A Casa - Parte I

Cheguei às quatro da tarde, ainda teria algumas horas pra me preparar, e mesmo de longe se podia sentir algo nas ruínas silenciosas do velho casarão colonial. Chegar ate lá, desde o dia em que ouvi de sua lenda, havia me tomado sete anos de pesquisas. Finalmente, depois de ouvir sua localização no ultimo sussurro de um velho moribundo, eu a havia encontrado no meio do sertão baiano.

O lugar em que repousava a velha ruína era quase impossível de se alcançar, e parecia que a própria natureza desejava assim. A velha casa jazia sobre um rochedo alto, estranha e solitariamente enterrado num campo sem pedras, não podendo ser avistada de nenhum dos pontos da planície abaixo, nem mesmo a entrada da trilha ancestral que subia o rochedo era perceptível caso não se soubesse bem onde procurar. Pra chegar ao topo do rochedo sobre o qual se enguia, com uma certa imponência bruxuleante, aquela construção, tive que contar com os préstimos de equipamentos de escalada, pois a trilha que, originalmente já não visava segurança e facilidade, havia se tornado ainda mais propensa a acidentes definitivos com o passar dos séculos.

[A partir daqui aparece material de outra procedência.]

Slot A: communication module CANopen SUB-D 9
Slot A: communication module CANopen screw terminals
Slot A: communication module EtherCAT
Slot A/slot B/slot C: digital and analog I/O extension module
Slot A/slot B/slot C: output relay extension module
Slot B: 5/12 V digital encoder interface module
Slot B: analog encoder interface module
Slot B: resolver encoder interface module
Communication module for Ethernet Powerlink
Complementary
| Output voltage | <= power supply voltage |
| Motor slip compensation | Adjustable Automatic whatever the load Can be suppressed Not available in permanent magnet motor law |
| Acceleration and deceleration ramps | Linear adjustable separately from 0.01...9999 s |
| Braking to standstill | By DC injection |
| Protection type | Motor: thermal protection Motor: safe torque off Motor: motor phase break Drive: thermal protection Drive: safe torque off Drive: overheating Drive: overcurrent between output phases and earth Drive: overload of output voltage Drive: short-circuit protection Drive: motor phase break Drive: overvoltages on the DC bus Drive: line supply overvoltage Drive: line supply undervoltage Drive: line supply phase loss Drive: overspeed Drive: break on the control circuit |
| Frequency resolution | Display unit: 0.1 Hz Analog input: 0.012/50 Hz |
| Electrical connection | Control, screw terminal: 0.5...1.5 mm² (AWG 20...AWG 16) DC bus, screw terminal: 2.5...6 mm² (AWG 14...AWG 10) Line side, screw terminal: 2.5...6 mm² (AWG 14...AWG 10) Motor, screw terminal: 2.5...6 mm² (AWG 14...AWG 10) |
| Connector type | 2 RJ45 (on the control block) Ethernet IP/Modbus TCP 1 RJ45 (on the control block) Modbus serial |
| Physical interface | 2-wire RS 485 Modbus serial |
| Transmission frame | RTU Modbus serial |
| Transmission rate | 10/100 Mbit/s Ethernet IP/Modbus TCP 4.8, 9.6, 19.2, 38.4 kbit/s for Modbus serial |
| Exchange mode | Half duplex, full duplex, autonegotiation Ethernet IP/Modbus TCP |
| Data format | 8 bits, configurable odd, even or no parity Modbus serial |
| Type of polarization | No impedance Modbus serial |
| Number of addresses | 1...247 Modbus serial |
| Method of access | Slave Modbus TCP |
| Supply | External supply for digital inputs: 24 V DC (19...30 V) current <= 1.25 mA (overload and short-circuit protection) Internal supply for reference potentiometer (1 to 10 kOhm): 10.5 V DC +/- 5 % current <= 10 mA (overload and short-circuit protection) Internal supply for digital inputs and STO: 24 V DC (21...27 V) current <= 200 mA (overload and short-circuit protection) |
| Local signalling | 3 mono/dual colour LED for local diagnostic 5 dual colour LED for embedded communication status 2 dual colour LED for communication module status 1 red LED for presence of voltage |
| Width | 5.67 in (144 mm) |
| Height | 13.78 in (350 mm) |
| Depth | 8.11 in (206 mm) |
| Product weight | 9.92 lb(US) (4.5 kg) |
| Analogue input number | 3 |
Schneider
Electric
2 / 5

Ao finalmente vencer a altura vertiginosa escalando pela rocha arida, lutando com a vegetação seca e de espinhos incrivelmente afiados, pude ver que de lá se via longe, em todas as direções, e percebi que esse tinha sido o motivo da escolha do local que, assim como castelos medievais e fortalezas de todas as épocas, visava resistir ao qualquer sorte de ofensiva que lhe fosse lançado.

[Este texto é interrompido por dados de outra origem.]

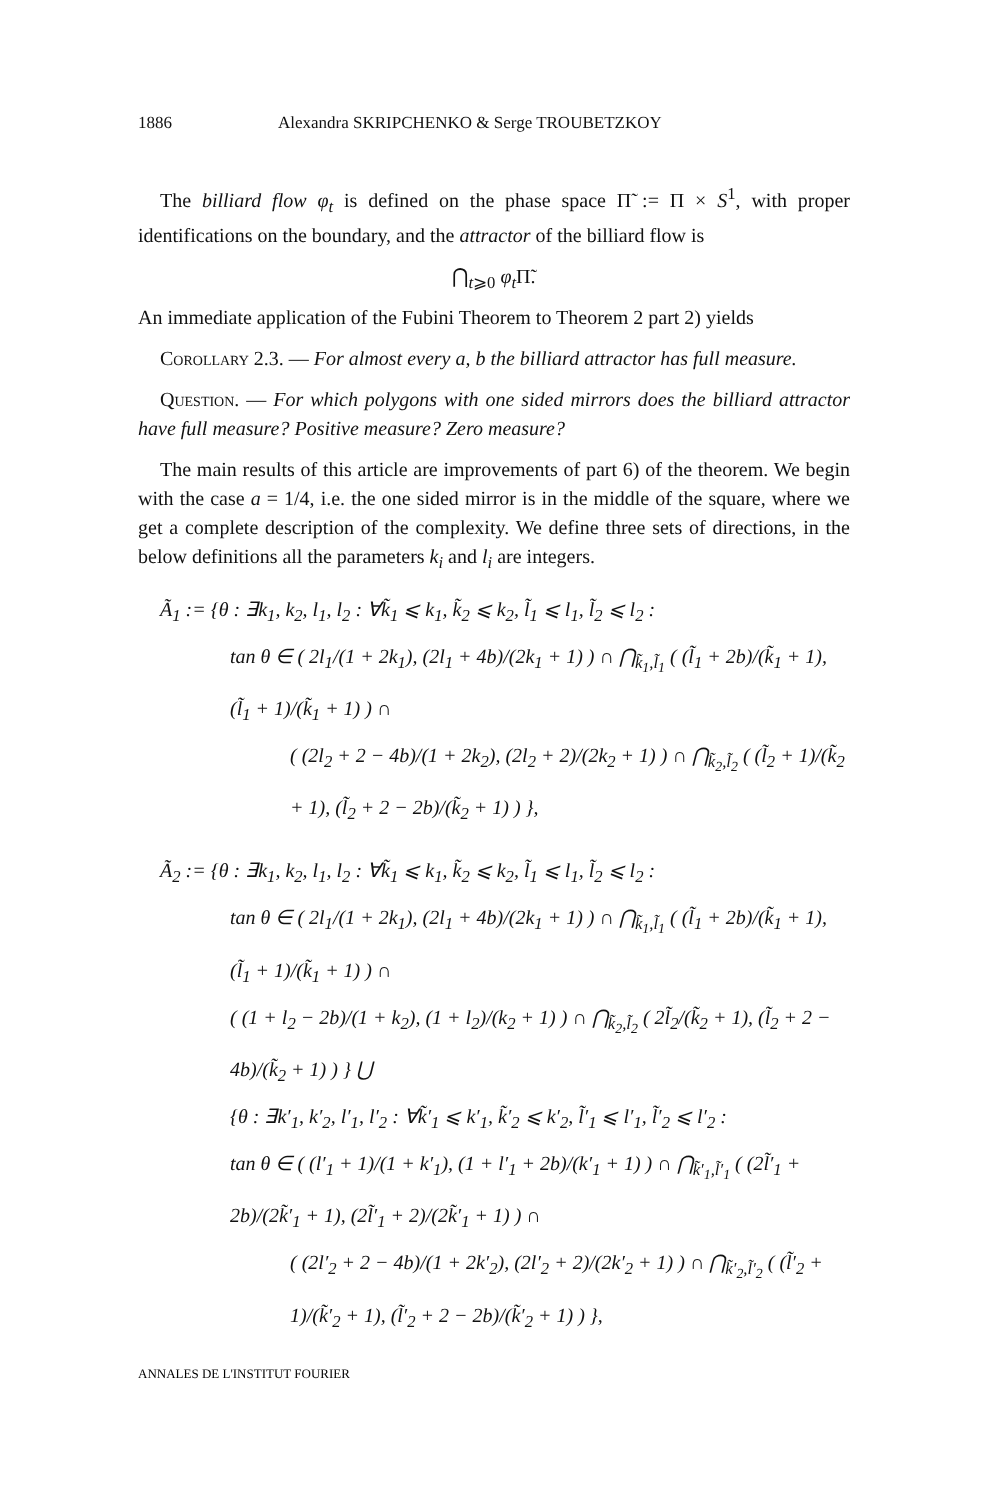1886 Alexandra SKRIPCHENKO & Serge TROUBETZKOY
The billiard flow φ<sub>t</sub> is defined on the phase space Π̃ := Π × S<sup>1</sup>, with proper identifications on the boundary, and the attractor of the billiard flow is
⋂<sub>t⩾0</sub> φ<sub>t</sub> Π̃.
An immediate application of the Fubini Theorem to Theorem 2 part 2) yields
Corollary 2.3. — For almost every a, b the billiard attractor has full measure.
Question. — For which polygons with one sided mirrors does the billiard attractor have full measure? Positive measure? Zero measure?
The main results of this article are improvements of part 6) of the theorem. We begin with the case a = 1/4, i.e. the one sided mirror is in the middle of the square, where we get a complete description of the complexity. We define three sets of directions, in the below definitions all the parameters k<sub>i</sub> and l<sub>i</sub> are integers.
Ã<sub>1</sub> := {θ : ∃k<sub>1</sub>, k<sub>2</sub>, l<sub>1</sub>, l<sub>2</sub> : ∀k̃<sub>1</sub> ⩽ k<sub>1</sub>, k̃<sub>2</sub> ⩽ k<sub>2</sub>, l̃<sub>1</sub> ⩽ l<sub>1</sub>, l̃<sub>2</sub> ⩽ l<sub>2</sub> :
tan θ ∈ ( 2l<sub>1</sub>/(1 + 2k<sub>1</sub>), (2l<sub>1</sub> + 4b)/(2k<sub>1</sub> + 1) ) ∩ ⋂<sub>k̃<sub>1</sub>,l̃<sub>1</sub></sub> ( (l̃<sub>1</sub> + 2b)/(k̃<sub>1</sub> + 1), (l̃<sub>1</sub> + 1)/(k̃<sub>1</sub> + 1) ) ∩
( (2l<sub>2</sub> + 2 − 4b)/(1 + 2k<sub>2</sub>), (2l<sub>2</sub> + 2)/(2k<sub>2</sub> + 1) ) ∩ ⋂<sub>k̃<sub>2</sub>,l̃<sub>2</sub></sub> ( (l̃<sub>2</sub> + 1)/(k̃<sub>2</sub> + 1), (l̃<sub>2</sub> + 2 − 2b)/(k̃<sub>2</sub> + 1) ) },
Ã<sub>2</sub> := {θ : ∃k<sub>1</sub>, k<sub>2</sub>, l<sub>1</sub>, l<sub>2</sub> : ∀k̃<sub>1</sub> ⩽ k<sub>1</sub>, k̃<sub>2</sub> ⩽ k<sub>2</sub>, l̃<sub>1</sub> ⩽ l<sub>1</sub>, l̃<sub>2</sub> ⩽ l<sub>2</sub> :
tan θ ∈ ( 2l<sub>1</sub>/(1 + 2k<sub>1</sub>), (2l<sub>1</sub> + 4b)/(2k<sub>1</sub> + 1) ) ∩ ⋂<sub>k̃<sub>1</sub>,l̃<sub>1</sub></sub> ( (l̃<sub>1</sub> + 2b)/(k̃<sub>1</sub> + 1), (l̃<sub>1</sub> + 1)/(k̃<sub>1</sub> + 1) ) ∩
( (1 + l<sub>2</sub> − 2b)/(1 + k<sub>2</sub>), (1 + l<sub>2</sub>)/(k<sub>2</sub> + 1) ) ∩ ⋂<sub>k̃<sub>2</sub>,l̃<sub>2</sub></sub> ( 2l̃<sub>2</sub>/(k̃<sub>2</sub> + 1), (l̃<sub>2</sub> + 2 − 4b)/(k̃<sub>2</sub> + 1) ) } ⋃
{θ : ∃k′<sub>1</sub>, k′<sub>2</sub>, l′<sub>1</sub>, l′<sub>2</sub> : ∀k̃′<sub>1</sub> ⩽ k′<sub>1</sub>, k̃′<sub>2</sub> ⩽ k′<sub>2</sub>, l̃′<sub>1</sub> ⩽ l′<sub>1</sub>, l̃′<sub>2</sub> ⩽ l′<sub>2</sub> :
tan θ ∈ ( (l′<sub>1</sub> + 1)/(1 + k′<sub>1</sub>), (1 + l′<sub>1</sub> + 2b)/(k′<sub>1</sub> + 1) ) ∩ ⋂<sub>k̃′<sub>1</sub>,l̃′<sub>1</sub></sub> ( (2l̃′<sub>1</sub> + 2b)/(2k̃′<sub>1</sub> + 1), (2l̃′<sub>1</sub> + 2)/(2k̃′<sub>1</sub> + 1) ) ∩
( (2l′<sub>2</sub> + 2 − 4b)/(1 + 2k′<sub>2</sub>), (2l′<sub>2</sub> + 2)/(2k′<sub>2</sub> + 1) ) ∩ ⋂<sub>k̃′<sub>2</sub>,l̃′<sub>2</sub></sub> ( (l̃′<sub>2</sub> + 1)/(k̃′<sub>2</sub> + 1), (l̃′<sub>2</sub> + 2 − 2b)/(k̃′<sub>2</sub> + 1) ) },
ANNALES DE L'INSTITUT FOURIER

Ao deixar pra trás o ultimo metro de escalada, firmar bem os pés e tentar tirar de mim um pouco da poeira que parecia me encher ate a alma, pude vislumbrá-la pela primeira vez. O terreno que a cercava parecia mais decadente que o resto de mata, se é que isso era possível, pois a região estava imersa naquela vegetação cinza de galhos retorcidos e mortos que caracteriza lugares de tal estiar. Mas o entorno da casa era ainda pior, a terra era enegrecida, parecia carregada de um mal todo particular, a pouca vegetação que lhe adornava era como que um jardim às avessas, galhos escuros e espinhosos, alguns meio podres, se entrelaçavam em formas grotescas que lembravam coisas nas quais eu não queria pensar. A face frontal fitava o norte, e sol que já começava a ensaiar sua saída criava um estranho jogo de luzes e sombras sob os alpendres em ruínas.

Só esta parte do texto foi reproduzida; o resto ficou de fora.